By the time she was ready to bring Lear to the theater, Lee had already produced a series of plays, including Songs of the Dragons Flying to Heaven and The Shipment. Those plays were minimalist (according to her style), but she imagined that Lear would be different: “Lear had an incredibly ornate, elaborate set and these incredibly fancy, custom-made, period costumes,” she said. “I honestly don’t think the costumes could have been any fancier or more expensive than they were.” With Creative Capital’s support, Lee was able to take the leap from minimal theater design to a more baroque look that fit her vision.

“I have no idea what would have happened to me as a person and artist if Creative Capital hadn’t stepped in.” — Young Jean Lee

What the audience saw when Lear premiered at Soho Theater in 2010 wasn’t exactly the version Lee started with. “There were actually two completely different versions of the script before the final one,” explained Lee, “both of which I threw out after workshopping them.” Funding from Creative Capital “enabled me to do those workshops so that I could get to the best version of the play.” Lear, starring Paul Lazar, April Matthis, Okwui Okpokwasili, Pete Simpson, and Amelia Workman, premiered at Soho Rep in 2010.
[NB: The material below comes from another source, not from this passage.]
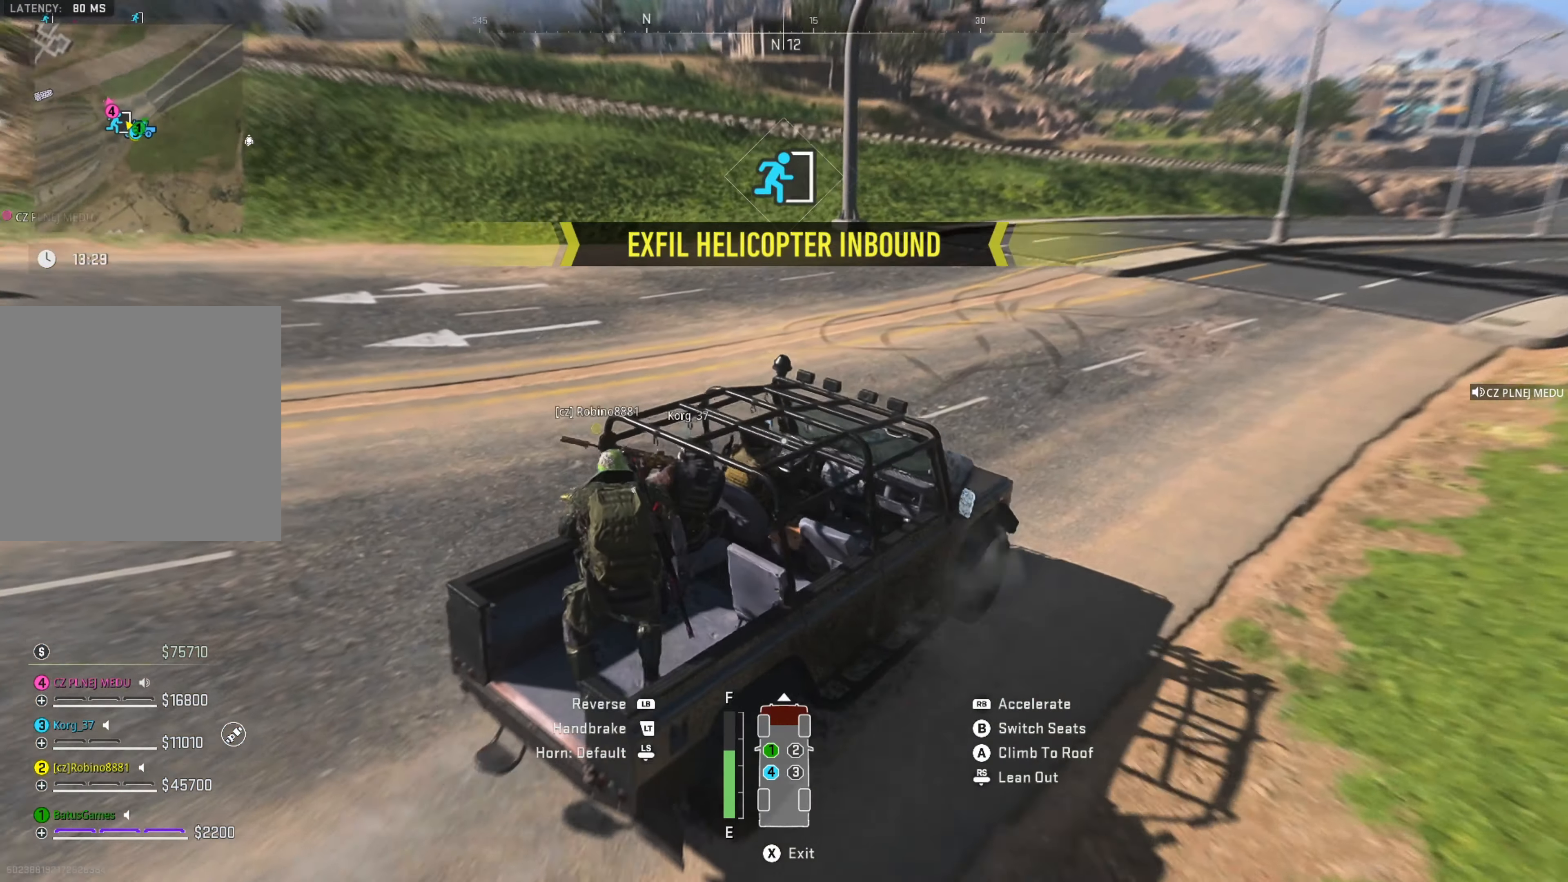
{"buttons": [], "left_stick": "down-right", "right_stick": "up-left", "events": [[67, "left_stick", "center"], [183, "right_stick", "center"], [267, "left_stick", "down"], [317, "right_stick", "up-left"], [450, "left_stick", "down-right"]]}
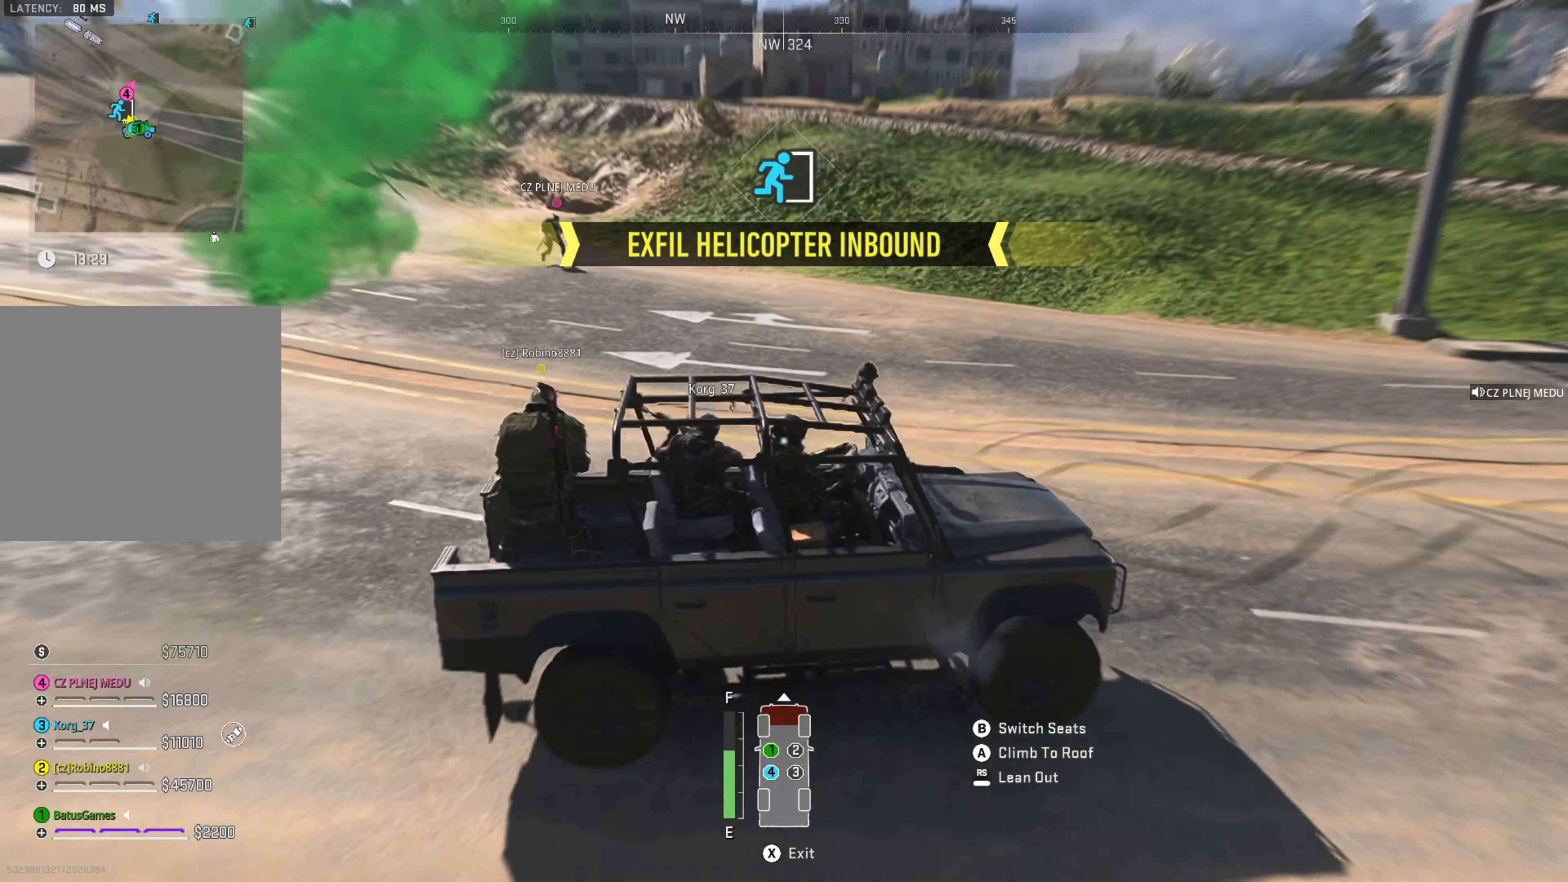
{"buttons": [], "left_stick": "center", "right_stick": "center", "events": [[83, "right_stick", "center"], [100, "left_stick", "right"], [350, "left_stick", "center"]]}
For Lee and artists like her, there are hidden costs outside the actual creation and production of her work. After a violent event in her life, Lee suffered from severe PTSD and because she had terrible health insurance, she and her work suffered from the trauma. “I was seeking free counseling services,” Lee said, all that she could afford at the time, “and the counselors literally wouldn’t show up for scheduled meetings, or else they were so inexperienced and incompetent they would make my PTSD worse.”

Lee relayed this all to a career coach she was speaking to as part of the advisory services included with the Creative Capital Award. The coach suggested she use funding she had left over from Creative Capital to pay for mental health assistance. “I got the best care available and got much better after only a few months,” said Lee. “I have no idea what would have happened to me as a person and artist if Creative Capital hadn’t stepped in.”

It’s not difficult to imagine artists whose undoubtedly brilliant work was never made because there was no support for their various needs—needs that include research, development production, and even continued well-being of the artist. Lee went on to make many other hit plays, receiving a major New York Times Magazine profile in 2018. Still interested in the ideas explored in Lear—how the abstract idea of death becomes real—she is currently working on a revival of her show We’re Gonna Die.

Perhaps less significantly to our culture as a whole, but just as significant for us, she has also become a donor to Creative Capital. “I often wonder where I would be today if Creative Capital hadn’t made that intervention. As long as I have a real job,” said Lee, “you can count on my donations!”

Young Jean Lee’s revival of We’re Gonna Die, directed by Raja Feather Kelly, is currently playing at 2nd Stage in New York through March 22.